### Problem requirements:
Lines before the one containing "382 288 21.31" are left out; output the rest of the data exactly, through the final line.

### Records to use:
__________
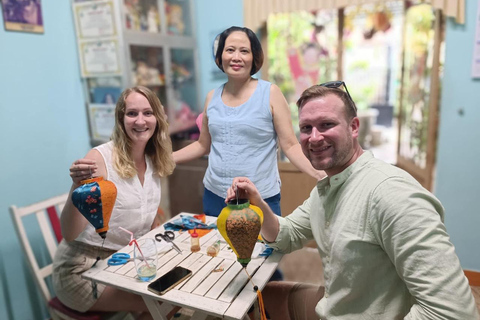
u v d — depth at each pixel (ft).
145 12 7.93
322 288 4.79
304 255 9.21
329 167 3.40
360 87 20.11
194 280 3.93
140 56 7.86
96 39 7.34
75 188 4.29
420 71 9.93
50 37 6.91
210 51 9.20
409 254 2.93
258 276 4.00
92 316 4.93
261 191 5.56
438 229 2.89
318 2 7.41
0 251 6.10
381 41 18.07
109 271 4.19
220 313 3.36
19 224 5.64
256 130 5.45
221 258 4.42
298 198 8.86
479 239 7.47
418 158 10.00
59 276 5.04
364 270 3.32
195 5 9.00
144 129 4.99
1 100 6.07
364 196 3.27
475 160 7.21
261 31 8.77
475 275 7.57
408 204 2.97
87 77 7.68
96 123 7.79
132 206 5.12
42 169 6.88
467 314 2.74
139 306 4.86
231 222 3.53
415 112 10.38
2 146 6.11
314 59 10.02
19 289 6.42
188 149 6.43
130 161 5.07
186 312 6.63
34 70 6.63
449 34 6.92
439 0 6.81
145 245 4.26
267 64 8.97
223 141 5.61
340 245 3.39
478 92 6.93
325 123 3.32
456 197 7.51
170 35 8.55
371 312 3.38
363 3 7.16
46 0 6.79
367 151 3.61
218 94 5.88
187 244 4.82
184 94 9.52
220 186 5.67
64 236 4.77
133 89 5.09
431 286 2.80
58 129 7.19
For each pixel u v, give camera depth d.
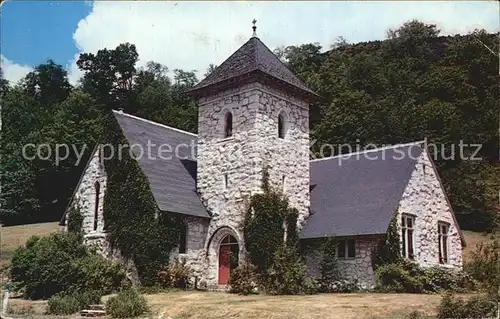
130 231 23.23
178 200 23.59
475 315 14.05
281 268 21.25
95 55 64.56
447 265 25.48
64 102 57.66
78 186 27.05
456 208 38.59
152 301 18.28
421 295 19.52
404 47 65.19
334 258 22.53
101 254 23.95
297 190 24.89
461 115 51.12
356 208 23.73
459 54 56.62
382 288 21.31
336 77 63.47
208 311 16.11
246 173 23.28
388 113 53.03
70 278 20.95
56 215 50.44
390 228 22.19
__________
### Task result:
382 288 21.31
336 77 63.47
208 311 16.11
246 173 23.28
388 113 53.03
70 278 20.95
56 215 50.44
390 228 22.19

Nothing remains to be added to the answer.